Of alcoholism, I mean. This case from the New York Times Magazine reads like an episode of TV’s House:

Her Legs Would Barely Follow Her Brain. Then She Saw Double

I’ve run across four or five cases of Wernicke’s, usually in hospital settings (too sick for rehab), and mostly in the form of Wernicke-Korsakoff’s Syndrome (WKS). It’s not easy to forget.

The three main symptoms involve double vision, ataxia (lack of muscle control), and pronounced memory deficits. If not discovered and treated promptly, it results in death in perhaps one out of five cases. Those who do survive ordinarily have permanent brain damage.

The cause: a pronounced deficiency in vitamin B1 (thiamine). It’s usually a disease among chronic alcoholics, especially where they’ve stopped eating for extended periods — often simply because they can’t keep food down.

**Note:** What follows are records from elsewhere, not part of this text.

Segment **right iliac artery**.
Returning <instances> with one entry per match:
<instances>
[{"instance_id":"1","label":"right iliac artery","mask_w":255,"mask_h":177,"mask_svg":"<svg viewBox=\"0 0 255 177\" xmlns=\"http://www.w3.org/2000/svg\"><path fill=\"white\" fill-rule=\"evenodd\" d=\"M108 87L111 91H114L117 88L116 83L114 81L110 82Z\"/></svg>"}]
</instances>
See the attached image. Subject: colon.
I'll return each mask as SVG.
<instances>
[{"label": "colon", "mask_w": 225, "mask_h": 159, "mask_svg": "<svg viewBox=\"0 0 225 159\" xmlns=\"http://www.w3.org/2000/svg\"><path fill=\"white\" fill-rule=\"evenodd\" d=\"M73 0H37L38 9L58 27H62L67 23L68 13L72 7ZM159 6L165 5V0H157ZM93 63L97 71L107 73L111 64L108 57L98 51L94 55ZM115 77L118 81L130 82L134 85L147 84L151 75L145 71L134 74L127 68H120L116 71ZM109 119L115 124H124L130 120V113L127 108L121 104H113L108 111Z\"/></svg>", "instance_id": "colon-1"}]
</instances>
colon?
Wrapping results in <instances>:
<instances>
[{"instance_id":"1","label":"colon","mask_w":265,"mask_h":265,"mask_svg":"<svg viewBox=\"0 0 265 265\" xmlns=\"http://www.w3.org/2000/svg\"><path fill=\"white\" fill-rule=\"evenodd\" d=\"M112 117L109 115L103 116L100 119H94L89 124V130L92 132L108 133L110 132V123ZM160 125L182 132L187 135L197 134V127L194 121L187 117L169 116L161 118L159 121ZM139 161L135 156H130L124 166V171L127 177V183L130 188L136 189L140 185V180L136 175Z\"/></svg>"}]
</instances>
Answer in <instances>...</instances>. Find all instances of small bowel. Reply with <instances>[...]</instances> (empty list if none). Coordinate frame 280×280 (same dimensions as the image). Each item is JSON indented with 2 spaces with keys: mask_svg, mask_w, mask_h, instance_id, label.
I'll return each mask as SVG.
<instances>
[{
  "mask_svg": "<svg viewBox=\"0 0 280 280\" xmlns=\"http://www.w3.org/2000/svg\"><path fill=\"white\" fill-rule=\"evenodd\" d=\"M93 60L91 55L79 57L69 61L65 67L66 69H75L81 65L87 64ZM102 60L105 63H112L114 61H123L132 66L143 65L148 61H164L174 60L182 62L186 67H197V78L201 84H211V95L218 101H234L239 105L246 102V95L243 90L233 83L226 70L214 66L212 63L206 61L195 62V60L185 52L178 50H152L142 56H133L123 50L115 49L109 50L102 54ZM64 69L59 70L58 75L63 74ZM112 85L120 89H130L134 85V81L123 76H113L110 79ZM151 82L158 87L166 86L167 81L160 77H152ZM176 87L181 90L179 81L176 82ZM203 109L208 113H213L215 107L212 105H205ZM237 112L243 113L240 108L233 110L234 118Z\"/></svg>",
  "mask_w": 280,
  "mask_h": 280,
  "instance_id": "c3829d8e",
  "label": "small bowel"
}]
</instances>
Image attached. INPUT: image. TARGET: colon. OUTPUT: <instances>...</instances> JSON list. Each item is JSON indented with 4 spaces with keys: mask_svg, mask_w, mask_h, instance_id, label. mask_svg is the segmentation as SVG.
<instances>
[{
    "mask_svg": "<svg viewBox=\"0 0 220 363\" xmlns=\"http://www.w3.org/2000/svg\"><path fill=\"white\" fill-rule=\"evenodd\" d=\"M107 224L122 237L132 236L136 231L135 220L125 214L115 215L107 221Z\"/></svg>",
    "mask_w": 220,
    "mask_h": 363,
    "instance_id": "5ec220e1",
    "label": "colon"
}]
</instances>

The first and most memorable case for me arrived the day after Christmas. A 50 year old female with clear cognitive problems. She happened to be a retired professional athlete of some distinction, although at this point confined to a wheelchair based on lack of balance. She was unable to recall new information. She recognized her husband and grown children and her longtime physician, but no matter how many times a staff member introduced themselves, she was never able to recall our faces, names, or frankly, where she was at present. It was as if her day began anew every few minutes. The neuro consultant explained it in terms of an alcoholic brain syndrome found among so-called ‘maintenance’ drinkers– those who drink mainly to keep off withdrawal symptoms and whose systems had reached the point where they were unable to eat.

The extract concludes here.